Information ::
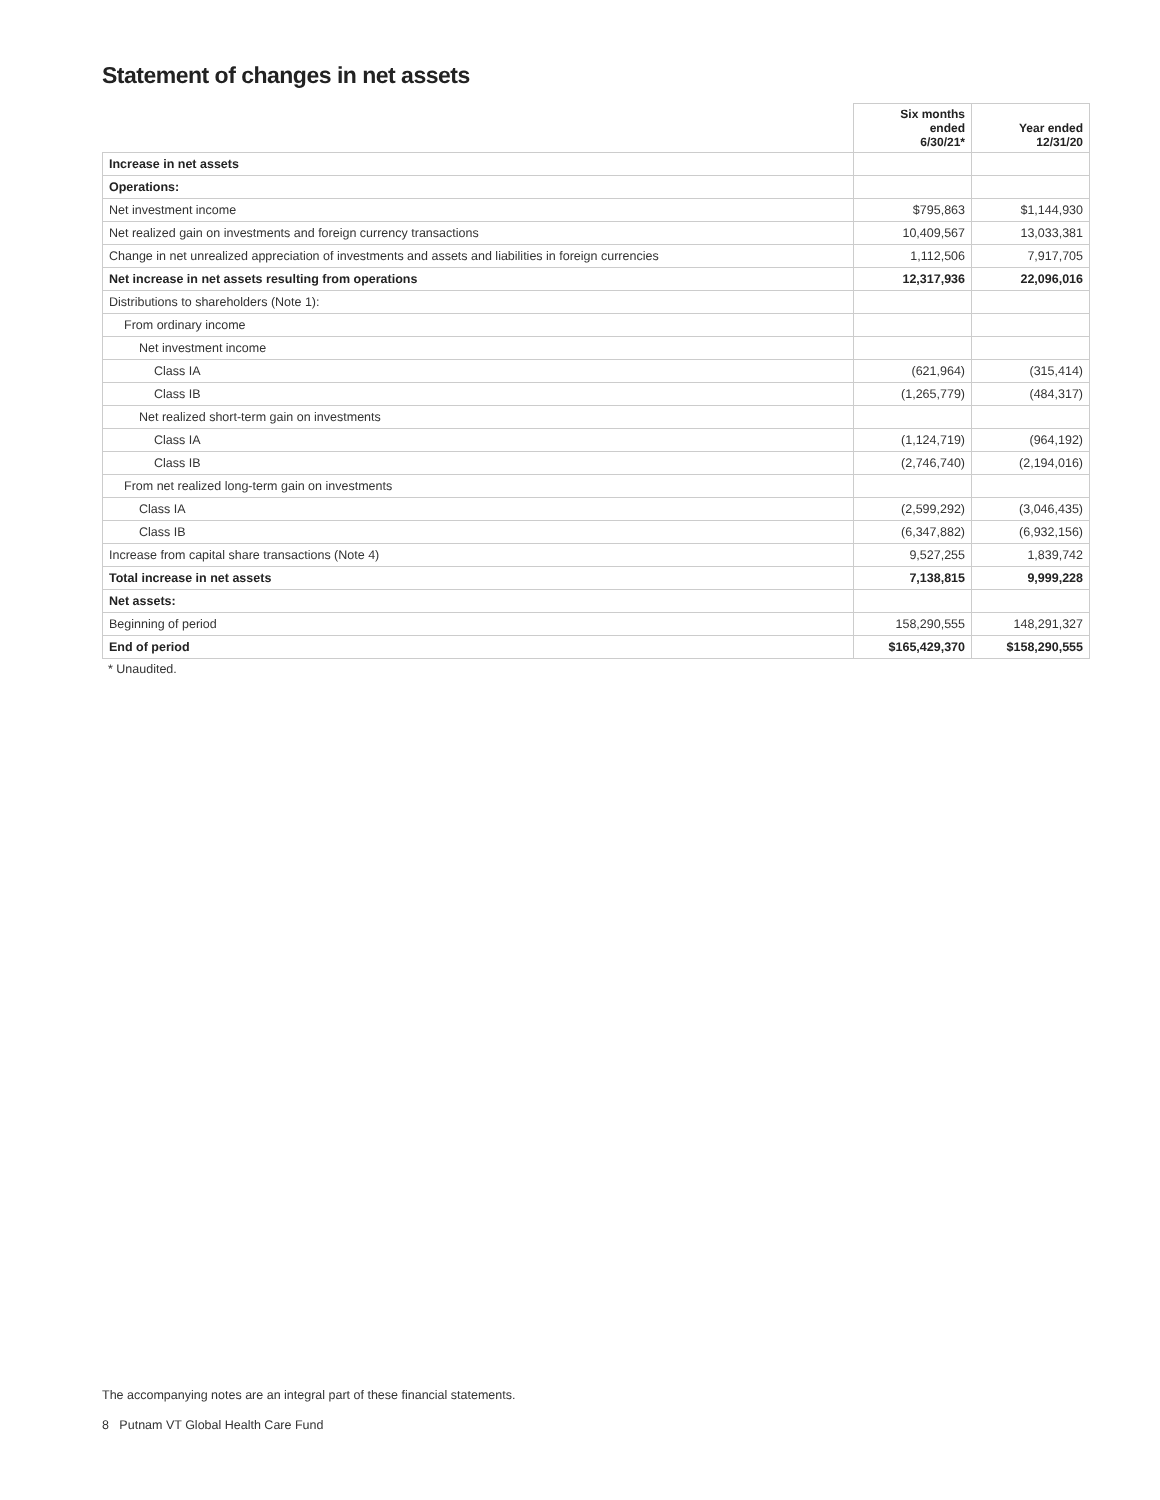Statement of changes in net assets
| | Six months ended 6/30/21* | Year ended 12/31/20 |
| --- | --- | --- |
| Increase in net assets | | |
| Operations: | | |
| Net investment income | $795,863 | $1,144,930 |
| Net realized gain on investments and foreign currency transactions | 10,409,567 | 13,033,381 |
| Change in net unrealized appreciation of investments and assets and liabilities in foreign currencies | 1,112,506 | 7,917,705 |
| Net increase in net assets resulting from operations | 12,317,936 | 22,096,016 |
| Distributions to shareholders (Note 1): | | |
| From ordinary income | | |
| Net investment income | | |
| Class IA | (621,964) | (315,414) |
| Class IB | (1,265,779) | (484,317) |
| Net realized short-term gain on investments | | |
| Class IA | (1,124,719) | (964,192) |
| Class IB | (2,746,740) | (2,194,016) |
| From net realized long-term gain on investments | | |
| Class IA | (2,599,292) | (3,046,435) |
| Class IB | (6,347,882) | (6,932,156) |
| Increase from capital share transactions (Note 4) | 9,527,255 | 1,839,742 |
| Total increase in net assets | 7,138,815 | 9,999,228 |
| Net assets: | | |
| Beginning of period | 158,290,555 | 148,291,327 |
| End of period | $165,429,370 | $158,290,555 |
* Unaudited.
The accompanying notes are an integral part of these financial statements.
8 Putnam VT Global Health Care Fund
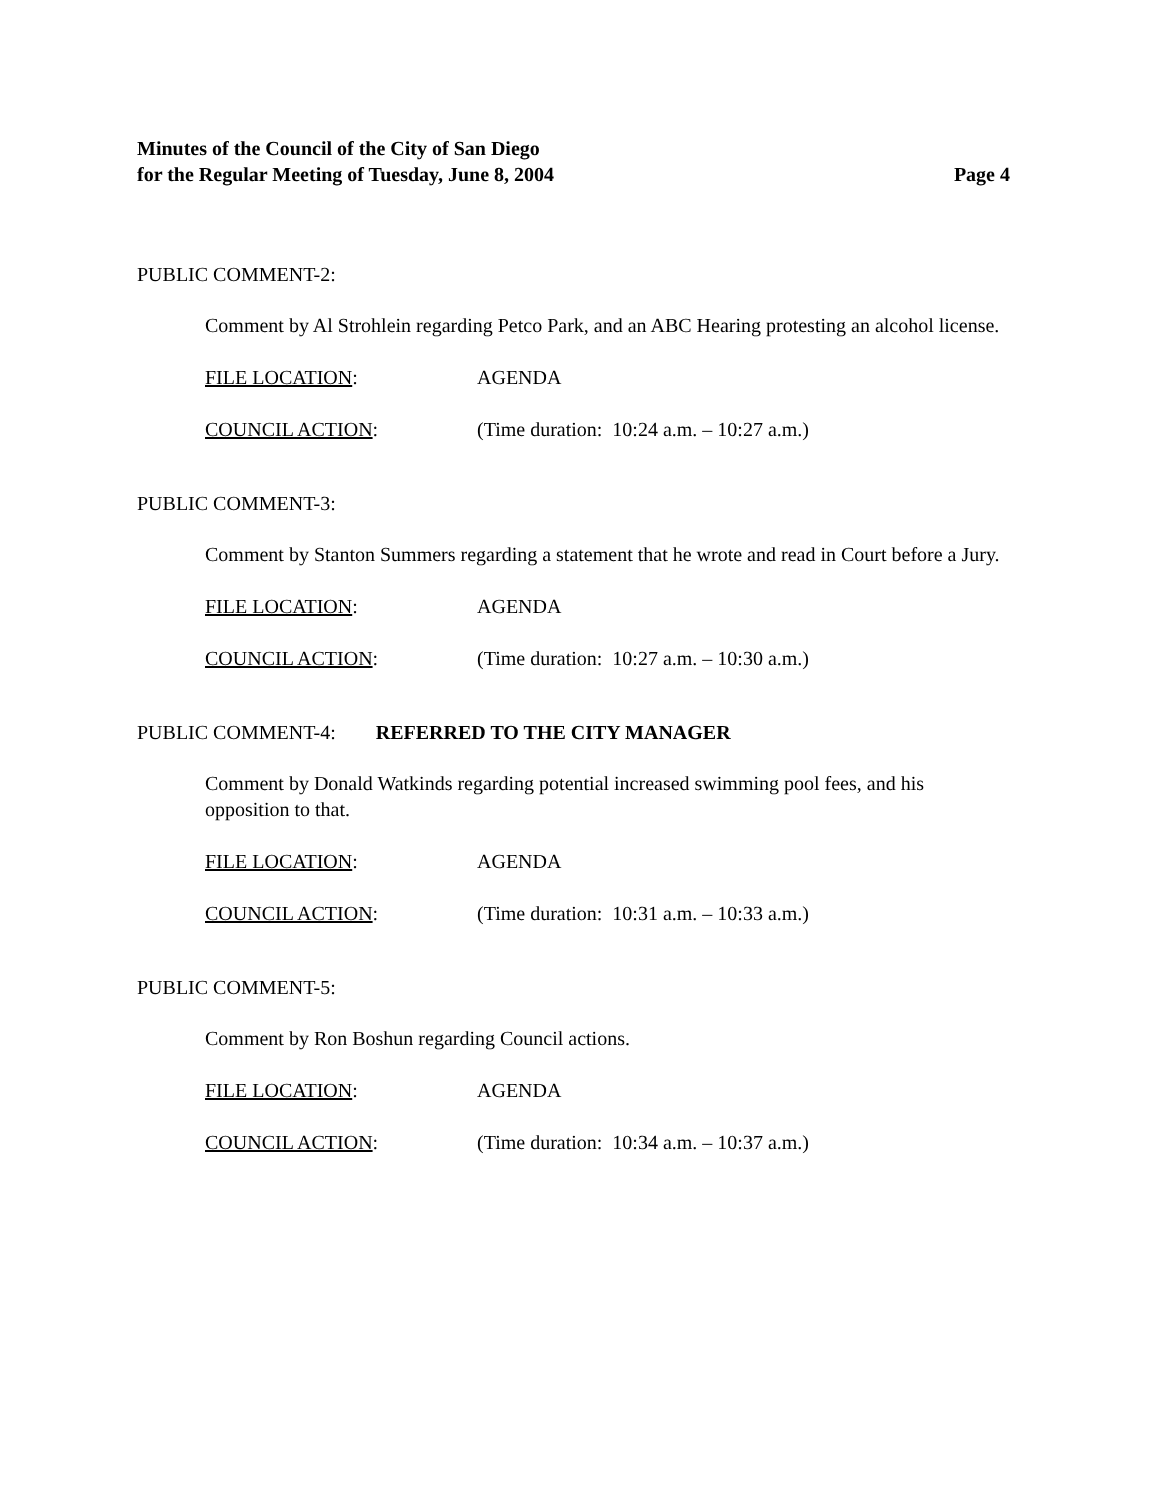Minutes of the Council of the City of San Diego
for the Regular Meeting of Tuesday, June 8, 2004 Page 4
PUBLIC COMMENT-2:
Comment by Al Strohlein regarding Petco Park, and an ABC Hearing protesting an alcohol license.
FILE LOCATION: AGENDA
COUNCIL ACTION: (Time duration: 10:24 a.m. – 10:27 a.m.)
PUBLIC COMMENT-3:
Comment by Stanton Summers regarding a statement that he wrote and read in Court before a Jury.
FILE LOCATION: AGENDA
COUNCIL ACTION: (Time duration: 10:27 a.m. – 10:30 a.m.)
PUBLIC COMMENT-4: REFERRED TO THE CITY MANAGER
Comment by Donald Watkinds regarding potential increased swimming pool fees, and his opposition to that.
FILE LOCATION: AGENDA
COUNCIL ACTION: (Time duration: 10:31 a.m. – 10:33 a.m.)
PUBLIC COMMENT-5:
Comment by Ron Boshun regarding Council actions.
FILE LOCATION: AGENDA
COUNCIL ACTION: (Time duration: 10:34 a.m. – 10:37 a.m.)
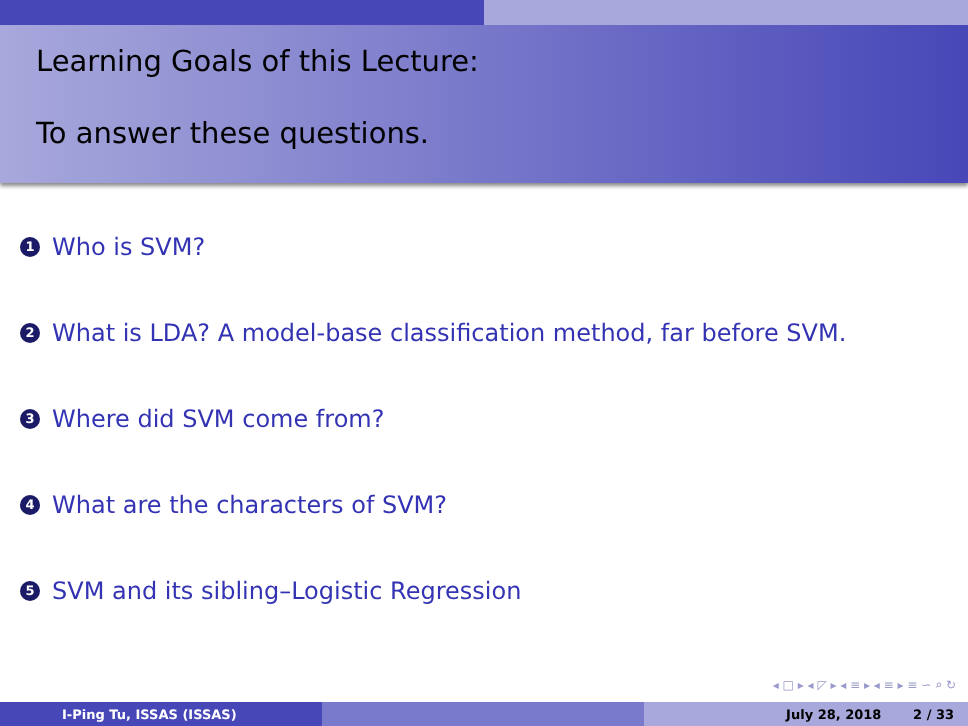Learning Goals of this Lecture:
To answer these questions.
1 Who is SVM?
2 What is LDA? A model-base classification method, far before SVM.
3 Where did SVM come from?
4 What are the characters of SVM?
5 SVM and its sibling–Logistic Regression
◂ □ ▸ ◂ ◸ ▸ ◂ ≡ ▸ ◂ ≡ ▸ ≡ ∽ ⌕ ↻
I-Ping Tu, ISSAS (ISSAS) July 28, 2018 2 / 33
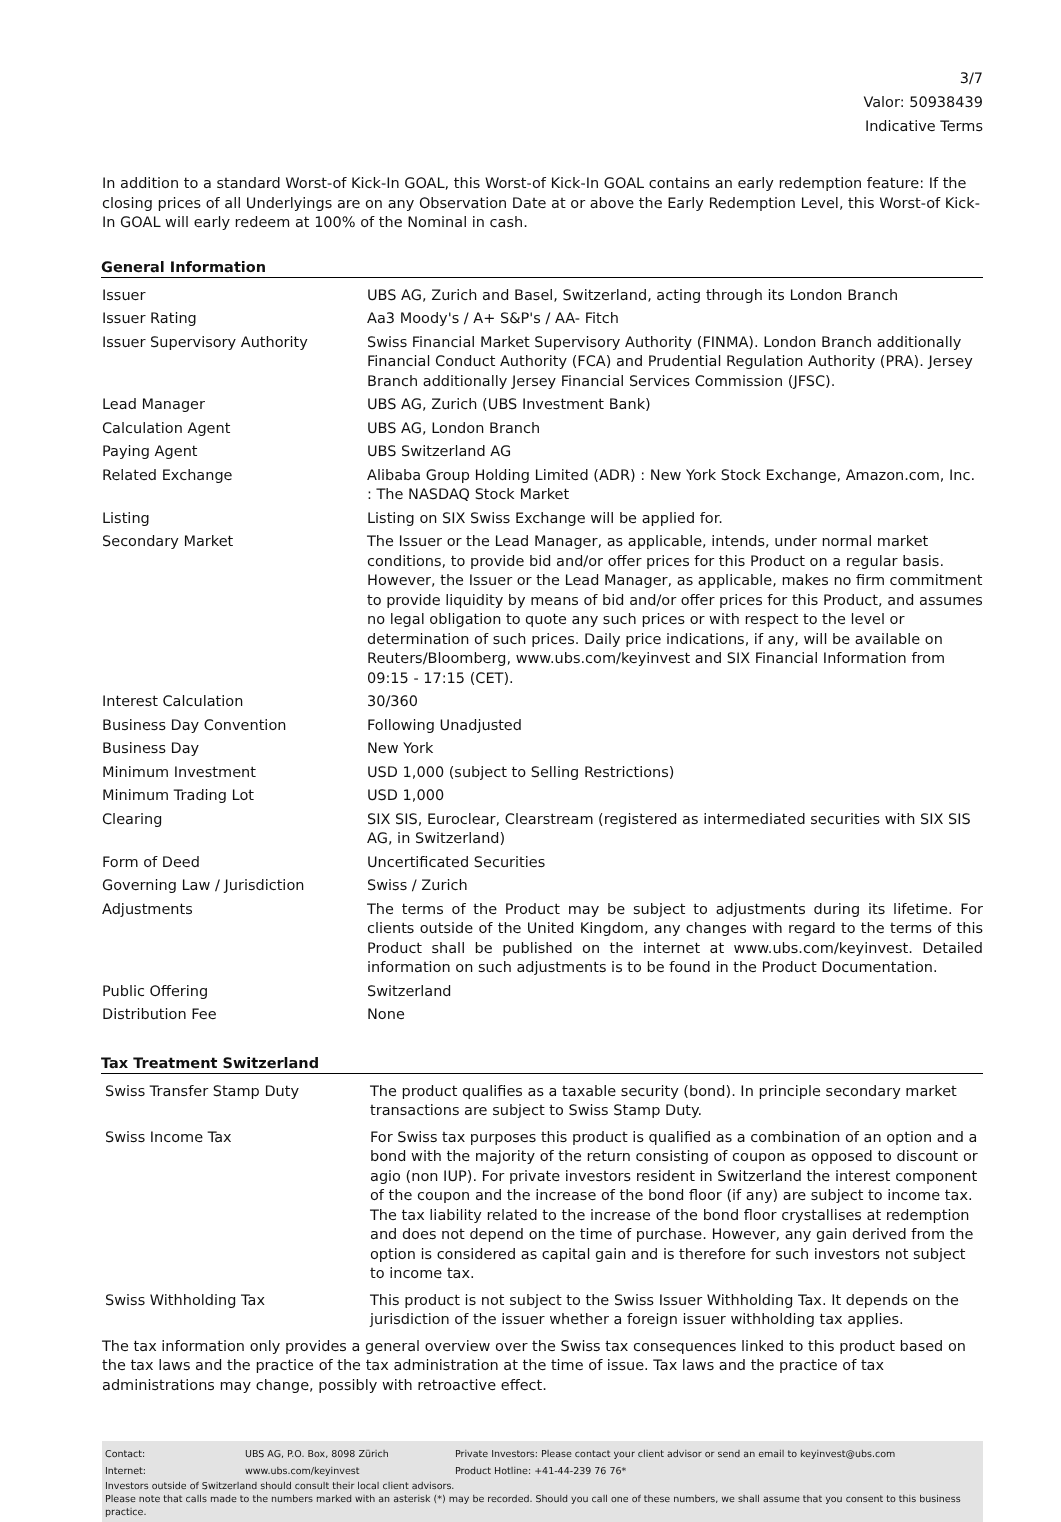3/7
Valor: 50938439
Indicative Terms
In addition to a standard Worst-of Kick-In GOAL, this Worst-of Kick-In GOAL contains an early redemption feature: If the closing prices of all Underlyings are on any Observation Date at or above the Early Redemption Level, this Worst-of Kick-In GOAL will early redeem at 100% of the Nominal in cash.
General Information
| Issuer | UBS AG, Zurich and Basel, Switzerland, acting through its London Branch |
| Issuer Rating | Aa3 Moody's / A+ S&P's / AA- Fitch |
| Issuer Supervisory Authority | Swiss Financial Market Supervisory Authority (FINMA). London Branch additionally Financial Conduct Authority (FCA) and Prudential Regulation Authority (PRA). Jersey Branch additionally Jersey Financial Services Commission (JFSC). |
| Lead Manager | UBS AG, Zurich (UBS Investment Bank) |
| Calculation Agent | UBS AG, London Branch |
| Paying Agent | UBS Switzerland AG |
| Related Exchange | Alibaba Group Holding Limited (ADR) : New York Stock Exchange, Amazon.com, Inc. : The NASDAQ Stock Market |
| Listing | Listing on SIX Swiss Exchange will be applied for. |
| Secondary Market | The Issuer or the Lead Manager, as applicable, intends, under normal market conditions, to provide bid and/or offer prices for this Product on a regular basis. However, the Issuer or the Lead Manager, as applicable, makes no firm commitment to provide liquidity by means of bid and/or offer prices for this Product, and assumes no legal obligation to quote any such prices or with respect to the level or determination of such prices. Daily price indications, if any, will be available on Reuters/Bloomberg, www.ubs.com/keyinvest and SIX Financial Information from 09:15 - 17:15 (CET). |
| Interest Calculation | 30/360 |
| Business Day Convention | Following Unadjusted |
| Business Day | New York |
| Minimum Investment | USD 1,000 (subject to Selling Restrictions) |
| Minimum Trading Lot | USD 1,000 |
| Clearing | SIX SIS, Euroclear, Clearstream (registered as intermediated securities with SIX SIS AG, in Switzerland) |
| Form of Deed | Uncertificated Securities |
| Governing Law / Jurisdiction | Swiss / Zurich |
| Adjustments | The terms of the Product may be subject to adjustments during its lifetime. For clients outside of the United Kingdom, any changes with regard to the terms of this Product shall be published on the internet at www.ubs.com/keyinvest. Detailed information on such adjustments is to be found in the Product Documentation. |
| Public Offering | Switzerland |
| Distribution Fee | None |
Tax Treatment Switzerland
| Swiss Transfer Stamp Duty | The product qualifies as a taxable security (bond). In principle secondary market transactions are subject to Swiss Stamp Duty. |
| Swiss Income Tax | For Swiss tax purposes this product is qualified as a combination of an option and a bond with the majority of the return consisting of coupon as opposed to discount or agio (non IUP). For private investors resident in Switzerland the interest component of the coupon and the increase of the bond floor (if any) are subject to income tax. The tax liability related to the increase of the bond floor crystallises at redemption and does not depend on the time of purchase. However, any gain derived from the option is considered as capital gain and is therefore for such investors not subject to income tax. |
| Swiss Withholding Tax | This product is not subject to the Swiss Issuer Withholding Tax. It depends on the jurisdiction of the issuer whether a foreign issuer withholding tax applies. |
The tax information only provides a general overview over the Swiss tax consequences linked to this product based on the tax laws and the practice of the tax administration at the time of issue. Tax laws and the practice of tax administrations may change, possibly with retroactive effect.
| Contact: | UBS AG, P.O. Box, 8098 Zürich | Private Investors: Please contact your client advisor or send an email to keyinvest@ubs.com |
| Internet: | www.ubs.com/keyinvest | Product Hotline: +41-44-239 76 76* |
Investors outside of Switzerland should consult their local client advisors.
Please note that calls made to the numbers marked with an asterisk (*) may be recorded. Should you call one of these numbers, we shall assume that you consent to this business practice.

Task description ::
Begin at the first line of the records. Print every line through the one containing "10,409,567 | 13,033,381 |" exactly, but skip the pictures.

Response to the task ::
Statement of changes in net assets
| | Six months ended 6/30/21* | Year ended 12/31/20 |
| --- | --- | --- |
| Increase in net assets | | |
| Operations: | | |
| Net investment income | $795,863 | $1,144,930 |
| Net realized gain on investments and foreign currency transactions | 10,409,567 | 13,033,381 |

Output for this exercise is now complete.